Some of you may wonder what a current account is. Well the current account, in addition with the capital account are the two main components of the balance of payments. Now, the balance of payments is just an accounting record of all monetary transactions between a country and the rest of the world.
CA = (X - M) + NY + NCT
where X stands for exports, M for imports, NY for net income from abroad (which accounts for companies/individuals in the country receiving income from abroad, foreign companies investing in domestic companies or local governments and income from tourism) and NCT for net current transfers (mostly direct country-to-country currency provisions like donations, aid or official assistance).
Traditionally a Current Account is important since under traditional balance-of-payment accounting, the CA plus the Valuation Effects equal the net foreign asset position (NFA)of the country, with NFA being the value of the assets that country owns abroad, minus the value of the domestic assets owned by foreigners and Valuation Effects being the change in the value of assets held abroad, minus the changes in the value of domestic assets held by foreign investors. This is considered to essentially reflect the foreign indebtedness of that country.
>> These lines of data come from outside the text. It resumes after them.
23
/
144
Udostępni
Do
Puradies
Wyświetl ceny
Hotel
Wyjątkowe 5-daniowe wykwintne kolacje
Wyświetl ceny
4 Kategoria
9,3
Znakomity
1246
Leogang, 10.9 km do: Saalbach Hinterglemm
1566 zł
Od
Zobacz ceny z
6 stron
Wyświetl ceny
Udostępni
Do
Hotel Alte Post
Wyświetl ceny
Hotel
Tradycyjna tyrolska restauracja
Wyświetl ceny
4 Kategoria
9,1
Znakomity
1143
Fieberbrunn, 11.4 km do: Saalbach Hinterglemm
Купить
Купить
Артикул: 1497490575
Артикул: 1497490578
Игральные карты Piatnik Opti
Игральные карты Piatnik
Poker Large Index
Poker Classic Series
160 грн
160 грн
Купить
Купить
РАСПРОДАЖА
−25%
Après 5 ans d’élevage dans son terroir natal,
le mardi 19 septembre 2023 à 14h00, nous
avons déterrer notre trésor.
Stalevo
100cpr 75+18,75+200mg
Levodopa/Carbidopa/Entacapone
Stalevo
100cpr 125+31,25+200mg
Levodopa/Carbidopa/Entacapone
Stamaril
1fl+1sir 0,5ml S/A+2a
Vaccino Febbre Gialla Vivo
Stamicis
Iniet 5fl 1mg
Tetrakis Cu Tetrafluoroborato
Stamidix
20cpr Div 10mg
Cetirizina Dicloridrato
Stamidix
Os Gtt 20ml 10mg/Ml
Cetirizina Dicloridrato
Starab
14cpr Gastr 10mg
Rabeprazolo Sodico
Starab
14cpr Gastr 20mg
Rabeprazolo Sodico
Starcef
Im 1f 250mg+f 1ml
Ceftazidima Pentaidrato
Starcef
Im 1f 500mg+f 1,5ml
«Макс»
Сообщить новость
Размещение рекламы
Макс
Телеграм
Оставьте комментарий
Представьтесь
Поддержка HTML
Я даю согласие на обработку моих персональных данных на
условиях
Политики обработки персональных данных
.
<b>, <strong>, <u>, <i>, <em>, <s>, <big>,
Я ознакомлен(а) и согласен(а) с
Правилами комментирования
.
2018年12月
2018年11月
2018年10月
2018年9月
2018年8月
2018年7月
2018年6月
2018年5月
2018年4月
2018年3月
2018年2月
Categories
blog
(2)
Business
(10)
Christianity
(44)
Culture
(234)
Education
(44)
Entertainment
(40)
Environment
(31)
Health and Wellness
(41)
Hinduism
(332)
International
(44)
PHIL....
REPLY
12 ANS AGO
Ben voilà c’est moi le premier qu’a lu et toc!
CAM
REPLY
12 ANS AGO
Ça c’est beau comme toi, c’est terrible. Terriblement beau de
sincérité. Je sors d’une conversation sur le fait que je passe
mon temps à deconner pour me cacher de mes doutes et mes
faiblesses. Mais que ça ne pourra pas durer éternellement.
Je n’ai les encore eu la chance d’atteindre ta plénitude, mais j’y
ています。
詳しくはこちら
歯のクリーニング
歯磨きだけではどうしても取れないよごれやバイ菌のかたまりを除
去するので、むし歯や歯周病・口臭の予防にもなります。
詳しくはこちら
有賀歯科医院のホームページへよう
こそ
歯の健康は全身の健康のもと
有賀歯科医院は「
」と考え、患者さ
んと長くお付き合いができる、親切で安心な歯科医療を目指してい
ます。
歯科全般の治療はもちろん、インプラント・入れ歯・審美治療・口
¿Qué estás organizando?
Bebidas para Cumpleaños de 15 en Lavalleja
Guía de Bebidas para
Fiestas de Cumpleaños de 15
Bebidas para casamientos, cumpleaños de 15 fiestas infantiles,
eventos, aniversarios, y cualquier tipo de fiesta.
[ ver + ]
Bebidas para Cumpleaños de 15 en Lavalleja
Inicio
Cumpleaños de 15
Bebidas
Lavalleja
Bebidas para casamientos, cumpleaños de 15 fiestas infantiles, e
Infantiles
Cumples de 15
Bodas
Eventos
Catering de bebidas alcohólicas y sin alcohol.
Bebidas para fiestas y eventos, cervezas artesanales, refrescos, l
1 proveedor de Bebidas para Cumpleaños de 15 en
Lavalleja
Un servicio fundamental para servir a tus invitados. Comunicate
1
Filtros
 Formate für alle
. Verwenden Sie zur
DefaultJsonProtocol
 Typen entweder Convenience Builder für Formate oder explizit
Nevertheless, as most economic indicators, this should be taken with a grain of salt as although in general a CA deficit is considered bad, in cases like Australia, where a persistent 18-year CA deficit been driven by private sector has brought more growth to the economy than problems. What should be noted of course is that Australia's public debt is a mere 6% of GDP, compared to 170.6% for Greece. Thus, in the case where debt is minimal, CA could be either positive or negative without much impact on the economy (it may also be true that negative CA could be good for the economy), however, as debt is extremely high in the EU-periphery, a positive CA should be much better.